In some recent cases, organizations only became aware of the actual situation when financial institutions reported anomalies. Complexity hides truth. Visibility reveals it.
CEO strategy for 2026
To position 2026 as a lucrative year, CEOs must focus on four priorities.
1. Create one version of the truth across the enterprise. Finance, operations, and procurement must work together. The most successful CEOs have established a single view of cost, cash, and service. This is a prerequisite for eliminating blind spots.
2. Uncover trapped value and release it quickly. Before cutting headcount or reducing strategic investments, focus on the following:
- Excess inventory and stuck inventory
- deferred maintenance
- Service level gap
- Routing and transportation inefficiencies
- Vendor contract expiration or pricing error
These areas can deliver millions of dollars in EBITDA and cash flow in weeks rather than months.
3. Treat AI as a leadership imperative, not a technology project. Start with business value, not tools. Identify where decision-making is slow, repetitive, or dependent on forward-looking reporting. It also identifies where AI can accelerate speed, visibility, and accuracy when combined with human expert oversight.
4. Restructure the supply chain not only for business continuity but also for financial soundness. The supply chain is now a balance sheet engine. Leaders need to reevaluate:
- The real cost of resilience
- Does the service level match the customer's willingness to pay?
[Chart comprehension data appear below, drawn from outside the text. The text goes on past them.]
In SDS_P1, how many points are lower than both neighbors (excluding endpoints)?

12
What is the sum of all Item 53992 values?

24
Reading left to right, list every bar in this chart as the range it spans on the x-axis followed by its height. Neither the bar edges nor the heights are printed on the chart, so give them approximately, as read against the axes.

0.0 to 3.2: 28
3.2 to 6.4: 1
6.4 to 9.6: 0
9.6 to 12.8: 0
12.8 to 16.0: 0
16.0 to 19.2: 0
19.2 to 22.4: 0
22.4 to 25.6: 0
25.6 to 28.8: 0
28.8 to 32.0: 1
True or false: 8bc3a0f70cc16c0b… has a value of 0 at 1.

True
- How demand signals distort planning and purchasing
- When capital is unnecessarily tied up
Without financial resilience, operational resilience is no resilience at all.
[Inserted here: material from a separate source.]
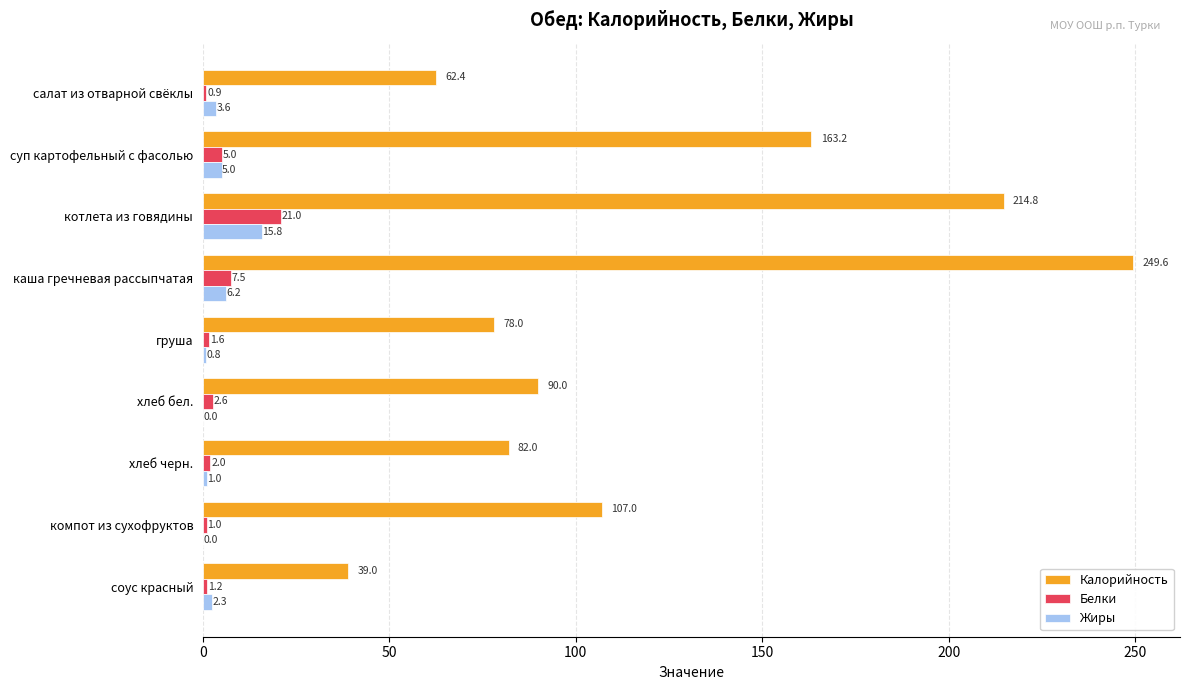

The value of Калорийность at компот из сухофруктов is 140.3. True or false?

False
As CEOs look to 2026, their mission is clear. It's about restoring discipline, increasing visibility, and aligning finance, operations, and technology. The best performing companies will be those that treat these priorities as leadership initiatives.
In particular, the following three questions are worth keeping at the top of your agenda:
- Where is complexity quietly eroding value, and who has a plan to remove it?
- How quickly can you transform fragmented data into a single, authoritative view of cost, cache, and service?
- Can AI not only generate more information but also augment human expertise and accelerate decision-making?
CEOs who act boldly on these questions will enter 2026 with greater resilience, clearer visibility, and an operating model built for today's realities and tomorrow's demands.